Now, think about what Walt Disney was working on in the late 1960s. That’s right, EPCOT. Not the theme park we know today, but instead the Experimental Prototype Community of Tomorrow. This was urban planning on steroids, designing a city that would eliminate the conditions that some people said had caused the Watts riot.



We can debate over and over again whether those conditions actually caused the riot, but the fact of the matter is that Walt was busy at work on solutions to those problems, even before the riot. These conditions were evident in other cities, and riots continued throughout 1965 and 1966, leading to a Republican group taking back seats in Congress in the 1966 midterm elections, and eventually to Nixon.
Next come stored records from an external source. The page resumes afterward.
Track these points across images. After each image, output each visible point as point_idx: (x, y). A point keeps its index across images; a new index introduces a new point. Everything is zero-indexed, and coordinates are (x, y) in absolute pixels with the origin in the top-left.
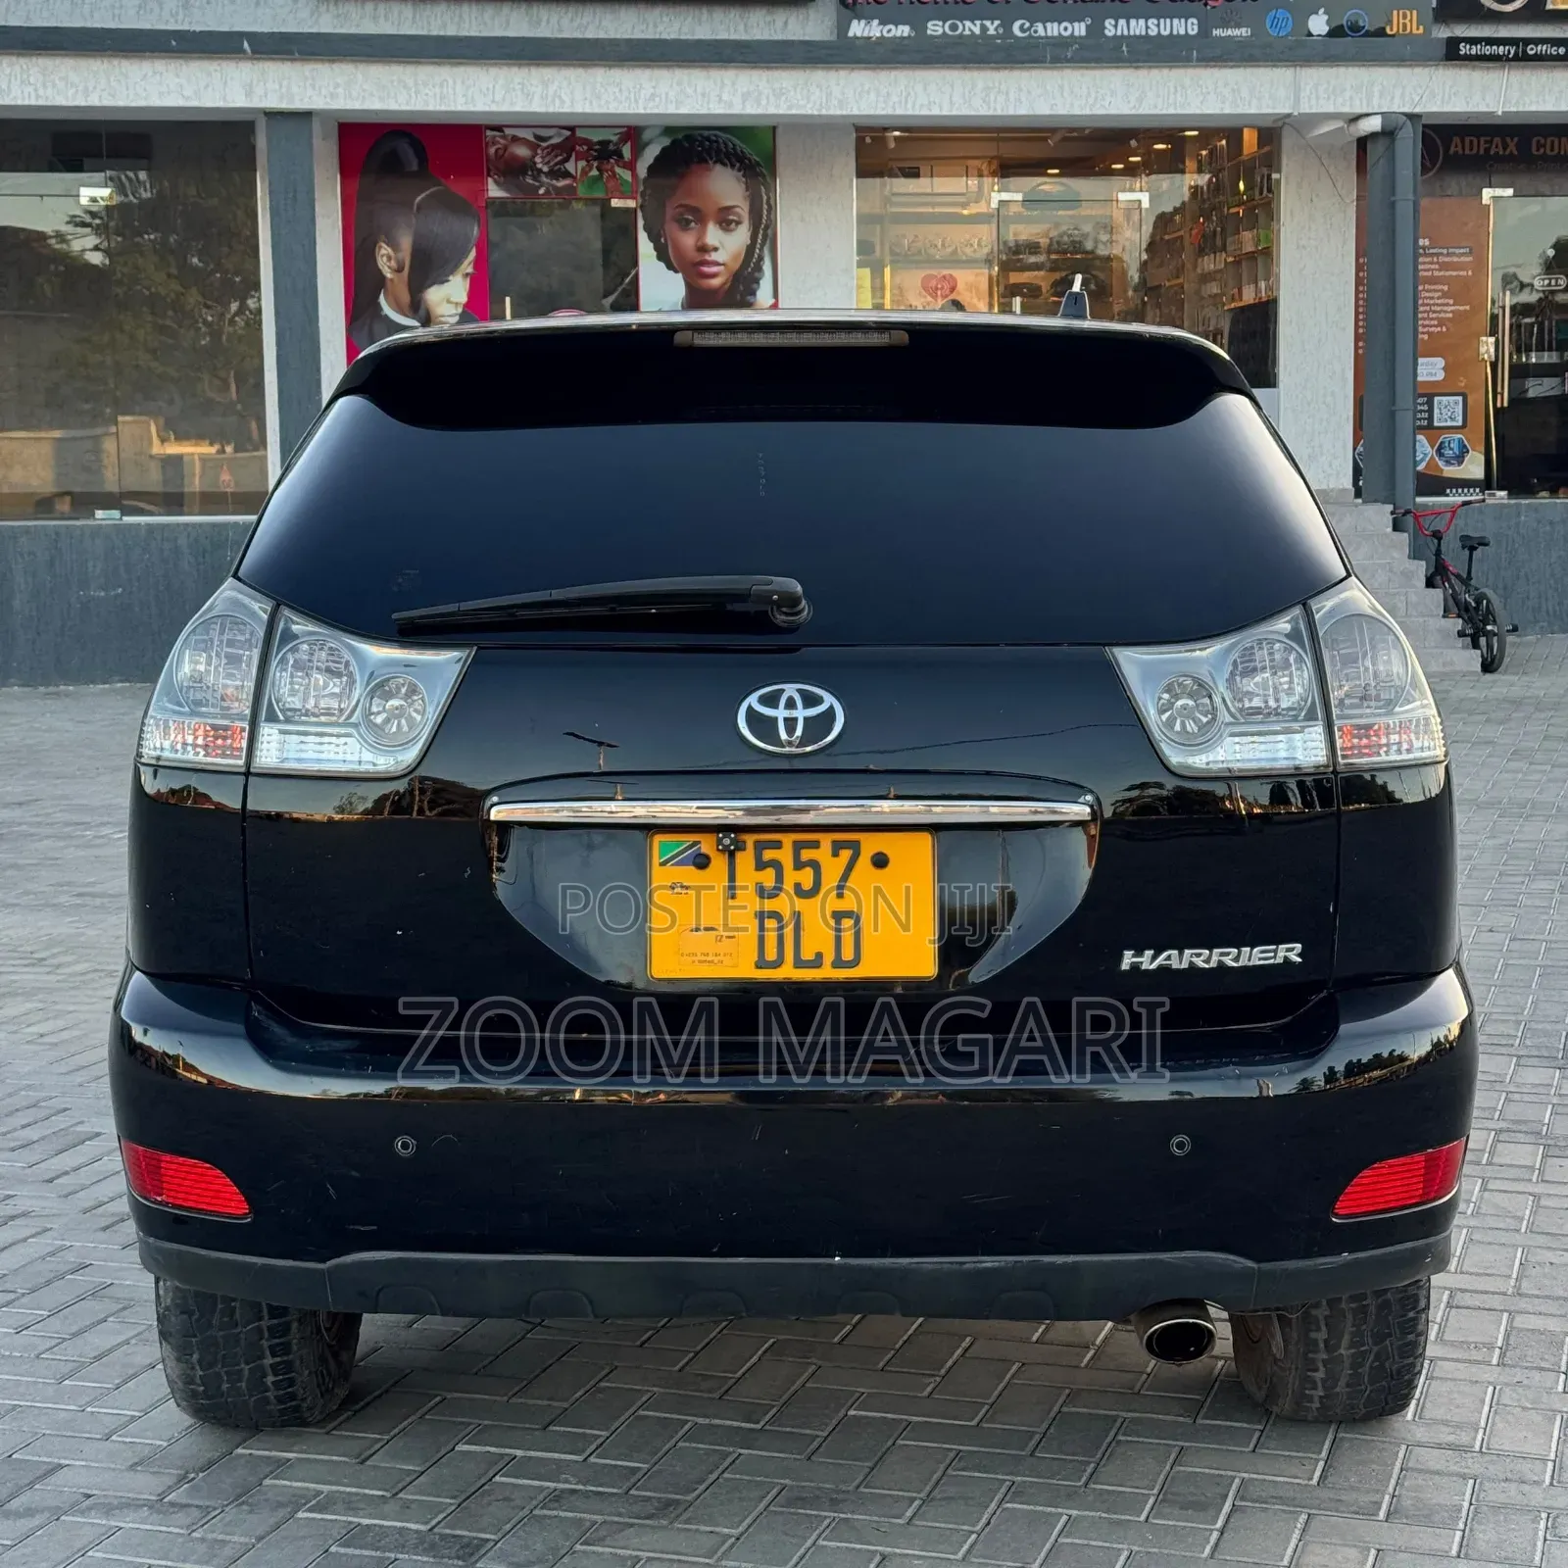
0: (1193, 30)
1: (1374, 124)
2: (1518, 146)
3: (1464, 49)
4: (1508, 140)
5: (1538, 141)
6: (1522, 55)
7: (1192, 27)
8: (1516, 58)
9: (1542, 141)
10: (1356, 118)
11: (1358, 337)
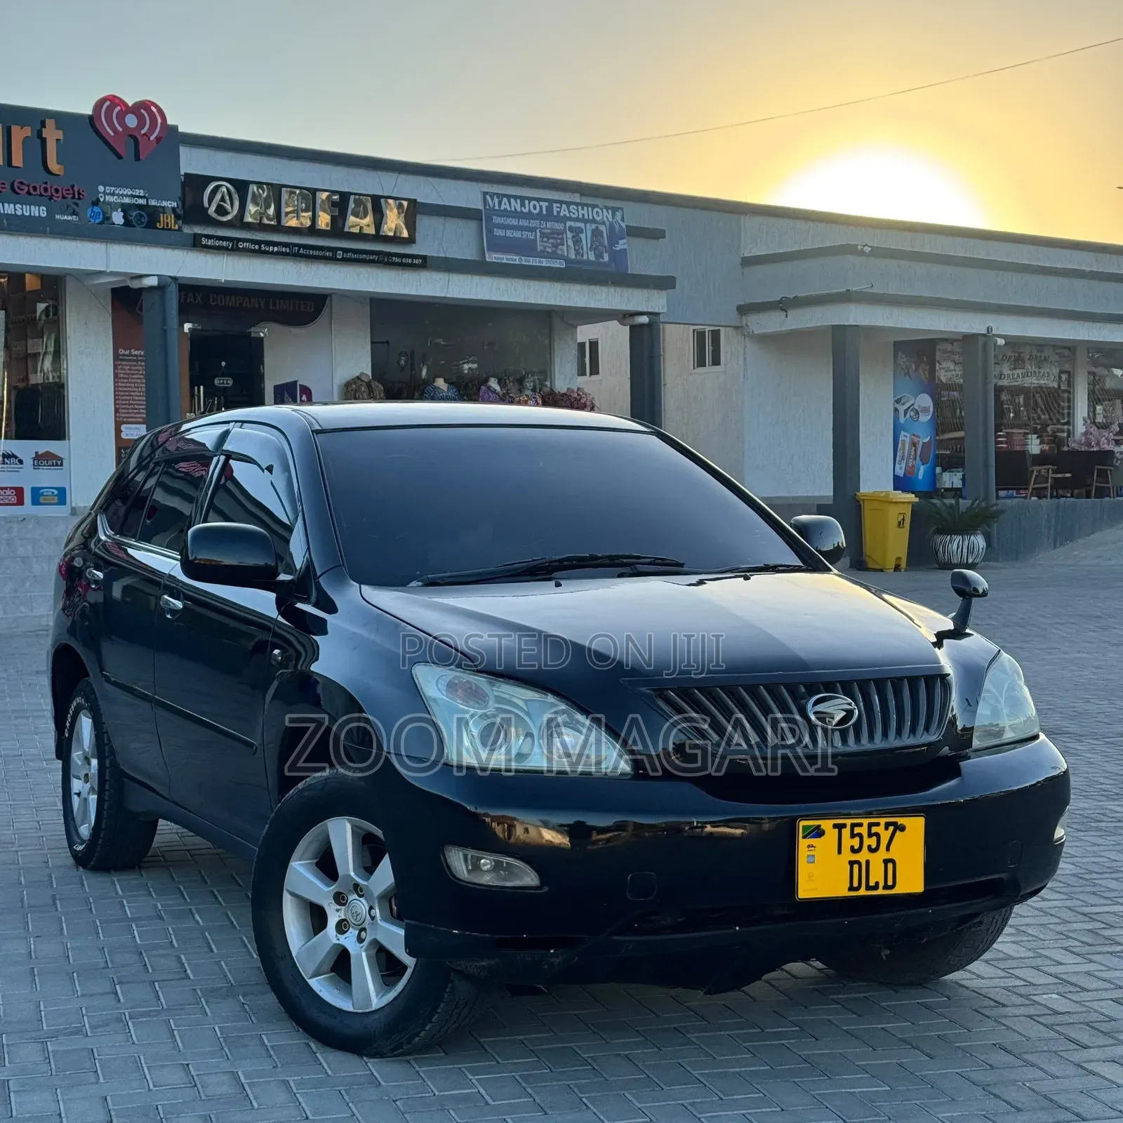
0: (44, 214)
1: (153, 282)
2: (202, 299)
3: (204, 241)
4: (197, 295)
5: (213, 297)
6: (233, 248)
7: (42, 212)
8: (232, 249)
9: (215, 297)
10: (141, 277)
11: (116, 411)
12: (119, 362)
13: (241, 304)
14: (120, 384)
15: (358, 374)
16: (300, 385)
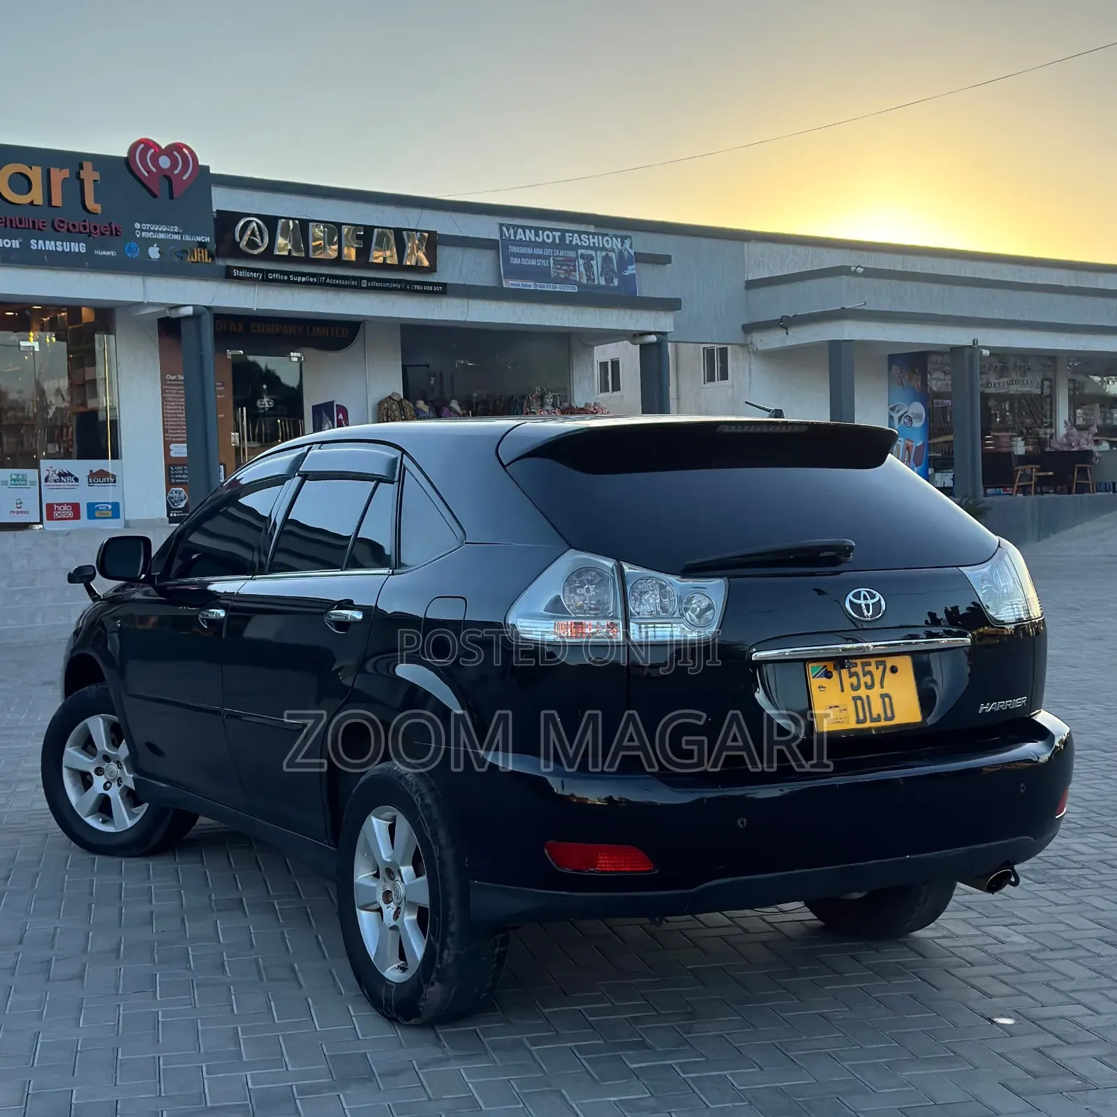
0: (83, 250)
2: (244, 327)
3: (236, 273)
4: (239, 324)
7: (81, 248)
8: (263, 280)
9: (256, 325)
10: (177, 307)
12: (167, 387)
13: (280, 331)
14: (168, 407)
16: (337, 405)
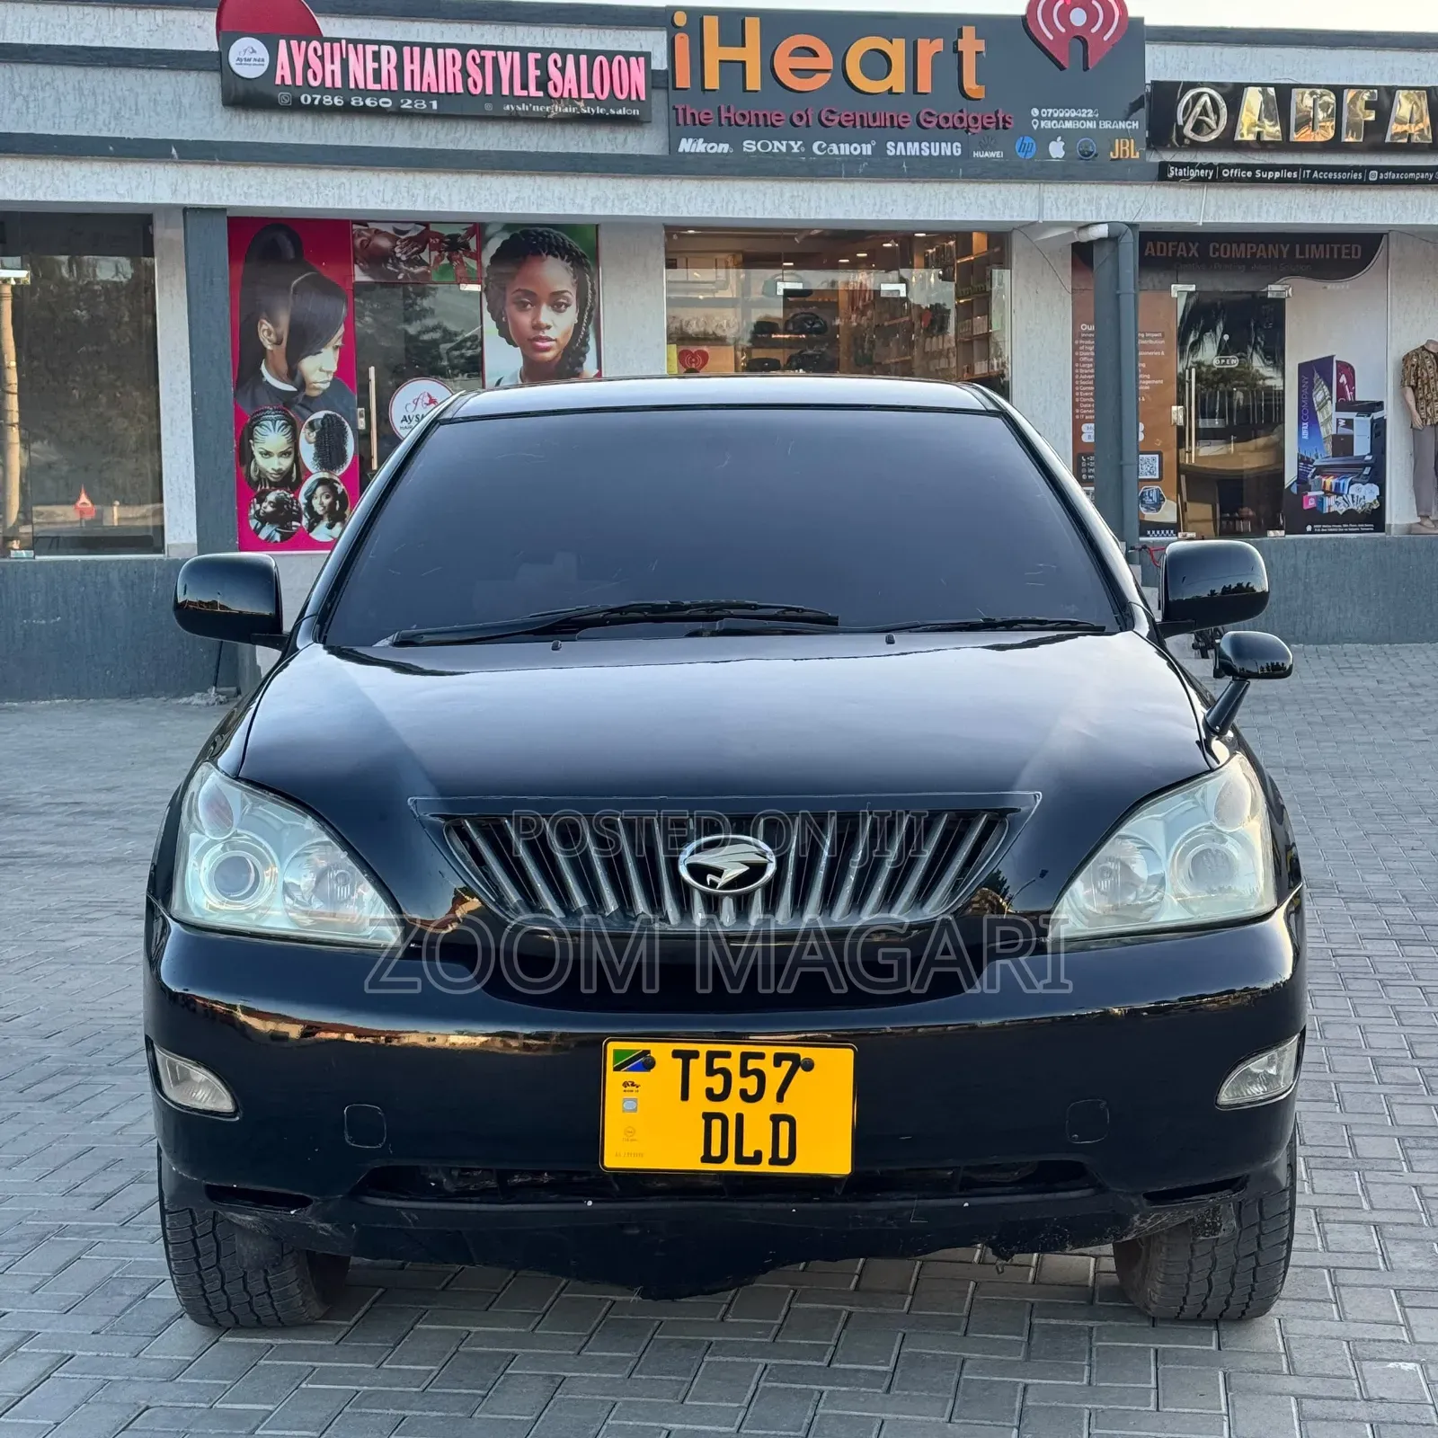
0: (957, 153)
1: (1102, 231)
2: (1198, 250)
3: (1173, 171)
4: (1191, 245)
5: (1214, 247)
6: (1216, 177)
7: (956, 149)
8: (1214, 180)
9: (1217, 246)
10: (1087, 226)
11: (1075, 405)
12: (1081, 342)
13: (1254, 255)
14: (1082, 371)
15: (1423, 343)
16: (1337, 362)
Imagine what would have happened if Walt had lived, and EPCOT had been constructed as he had intended. Say it opened in 1970 or 1971. The problems that were brought to light in the Watts riot could have been solved at EPCOT. If people saw the success, who knows what kind of America we would now live in. Would we have monorails, people movers, mass transit and the like? Would we have less pollution and commuting, more town squares, and a better sense of community? These were the aims of EPCOT.

It’s not like the problems that Walt was aiming to solve in EPCOT have been taken care of today. They haven’t. But you have to wonder what would have happened if America had seen Uncle Walt showing them the way to fix things in our cities on our televisions every Sunday evening in the early 70s. Something to think about for sure.